WRITTEN REQUEST A: Copy the records word for word, beginning at their first line and continuing through the line containing "n2 [height=0.2 label=AbstractCitizen", including that line. Omit the pictures from your copy.

Paul reinforces that in Romans 8. So this idea is that Jesus is absolutely perfect. He is impeccable and there is no sin in Him.
The second color that is emphasized here is the color - sometimes it's blue, sometimes it's kind of a purplish color. It's translated different ways in different translations. It's the Hebrew word tekelet and it's a kind of bluish purple and it represents heaven as the dwelling place of God and the place from whence the Lord Jesus Christ came. He originated in heaven. He spent eternity as the Second Person of the Trinity, the eternal Son of God, prior to the incarnation. So it speaks of heaven as the origin, as the home of the Lord Jesus Christ.
The third color that's mentioned is the color argaman in the Hebrew, which is also translated purple. It can be confusing in the English because the first word tekelet can also be translated sometimes as purple because it's a bluish purple and aragaman is more of a reddish purple. This was a color that depicted royalty, a color that depicted royalty. It was a very special dye that was extremely expensive. It was made from the secretions of a sea snail, the murex trunculus, and it took 250,000 mollusks to make one ounce of the dye. So that took a tremendous amount of man hours to do that plus just in collecting all of them not to mention collecting all of the secretions, mixing them, preparing them and then dying the fabric with that. These snails were harvested only during the fall and winter. In the spring when egg laying took place, there was little dye that was available. They tended to remain concealed during the summer and in the warmer months, so they're only available in the winter months.

Stored data entries:
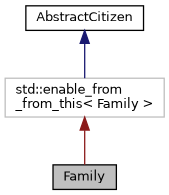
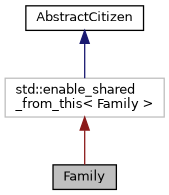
  digraph {
    node [color=black fillcolor=white fontname=Helvetica fontsize=10 shape=record style=filled]
    edge [dir=back fontname=Helvetica fontsize=10 labelfontname=Helvetica labelfontsize=10 style=solid]
    n1 [fillcolor=grey75 fontcolor=black height=0.2 label=Family width=0.4]
    n2 [height=0.2 label=AbstractCitizen width=0.4]
-   n3 [color=grey75 height=0.2 label="std::enable_from\l_from_this\< Family \>" width=0.4]
+   n3 [color=grey75 height=0.2 label="std::enable_shared\l_from_this\< Family \>" width=0.4]
    n2 -> n3 [color=midnightblue]
    n3 -> n1 [color=firebrick4]
  }
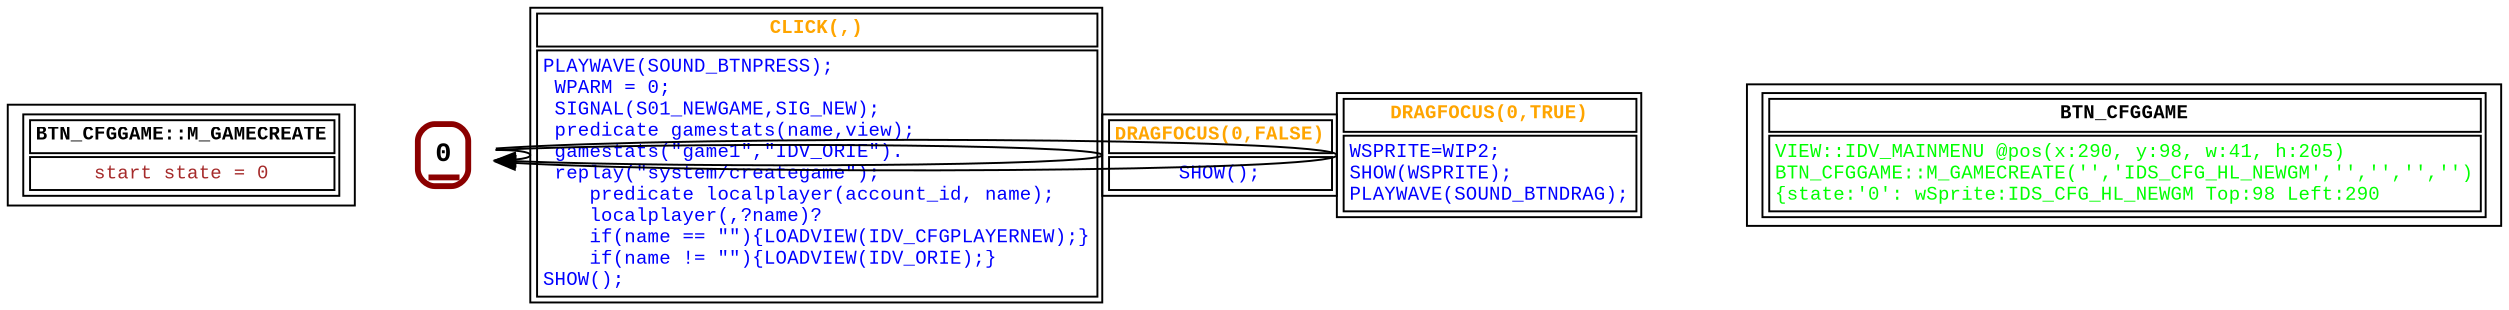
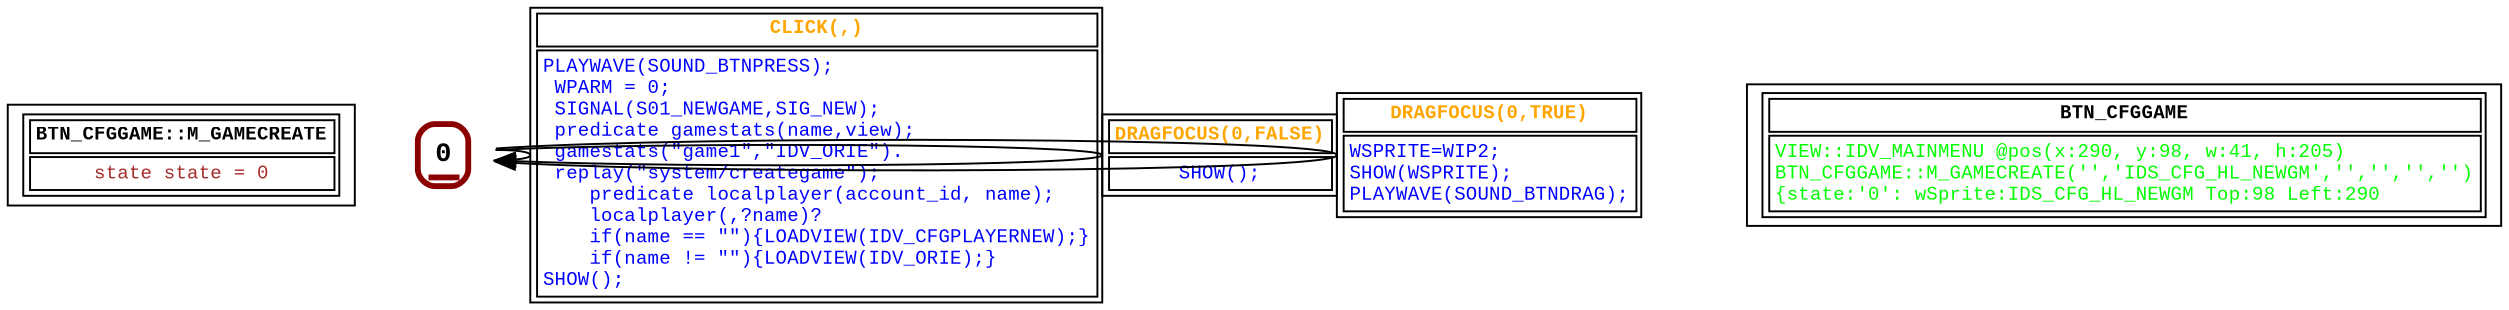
  digraph {
    fontname="Courier New"
    node [fontname="Courier New" fontsize=10 shape=record]
    edge [fontcolor=orange fontname="Courier New" fontsize=10]
-   n1 [label=< <table border="1"><tr><td><b>BTN_CFGGAME::M_GAMECREATE<br align="left"/></b></td></tr> <tr><td><font point-size="10" color ="brown">start state = 0<br align="left"/></font></td></tr></table>>]
+   n1 [label=< <table border="1"><tr><td><b>BTN_CFGGAME::M_GAMECREATE<br align="left"/></b></td></tr> <tr><td><font point-size="10" color ="brown">state state = 0<br align="left"/></font></td></tr></table>>]
    n2 [fontsize=14 label=< <table border="3" color="darkred" style="rounded"><tr><td sides="b"><b>0<br align="left"/></b></td></tr> </table>> shape=none]
    n3 [label=< <table border="1"><tr><td><b>BTN_CFGGAME<br align="left"/></b></td></tr> <tr><td><font point-size="10" color ="green">VIEW::IDV_MAINMENU @pos(x:290, y:98, w:41, h:205)<br align="left"/>BTN_CFGGAME::M_GAMECREATE(&apos;&apos;,&apos;IDS_CFG_HL_NEWGM&apos;,&apos;&apos;,&apos;&apos;,&apos;&apos;,&apos;&apos;)<br align="left"/>			&#123;state:&apos;0&apos;: wSprite:IDS_CFG_HL_NEWGM Top:98 Left:290<br align="left"/></font></td></tr></table>>]
    n2 -> n2 [label=< <table border="1"><tr><td><b>CLICK(,)<br align="left"/></b></td></tr> <tr><td><font point-size="10" color ="blue">PLAYWAVE(SOUND_BTNPRESS);<br align="left"/> WPARM = 0;<br align="left"/> SIGNAL(S01_NEWGAME,SIG_NEW);<br align="left"/> predicate gamestats(name,view);<br align="left"/> gamestats(&quot;game1&quot;,&quot;IDV_ORIE&quot;).<br align="left"/> replay(&quot;system/creategame&quot;);<br align="left"/>    predicate localplayer(account_id, name);<br align="left"/>    localplayer(,?name)?<br align="left"/>    if(name == &quot;&quot;)&#123;LOADVIEW(IDV_CFGPLAYERNEW);&#125;<br align="left"/>    if(name != &quot;&quot;)&#123;LOADVIEW(IDV_ORIE);&#125;<br align="left"/>SHOW();<br align="left"/></font></td></tr></table>>]
    n2 -> n2 [label=< <table border="1"><tr><td><b>DRAGFOCUS(0,FALSE)<br align="left"/></b></td></tr> <tr><td><font point-size="10" color ="blue">SHOW();<br align="left"/></font></td></tr></table>>]
    n2 -> n2 [label=< <table border="1"><tr><td><b>DRAGFOCUS(0,TRUE)<br align="left"/></b></td></tr> <tr><td><font point-size="10" color ="blue">WSPRITE=WIP2;<br align="left"/>SHOW(WSPRITE);<br align="left"/>PLAYWAVE(SOUND_BTNDRAG);<br align="left"/></font></td></tr></table>>]
  }
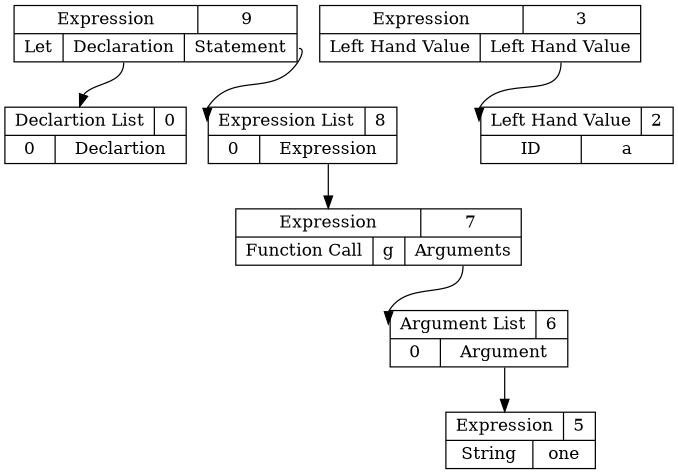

WRITTEN REQUEST B: In the passage on the colors, how many mollusks did it take to make one ounce of the argaman dye?

TASK RESULT A:
  digraph {
    node [color=black fillcolor=white fontname=Helvetica fontsize=10 shape=record style=filled]
    edge [dir=back fontname=Helvetica fontsize=10 labelfontname=Helvetica labelfontsize=10 style=solid]
    n1 [fillcolor=grey75 fontcolor=black height=0.2 label=Family width=0.4]
    n2 [height=0.2 label=AbstractCitizen width=0.4]

TASK RESULT B: 250,000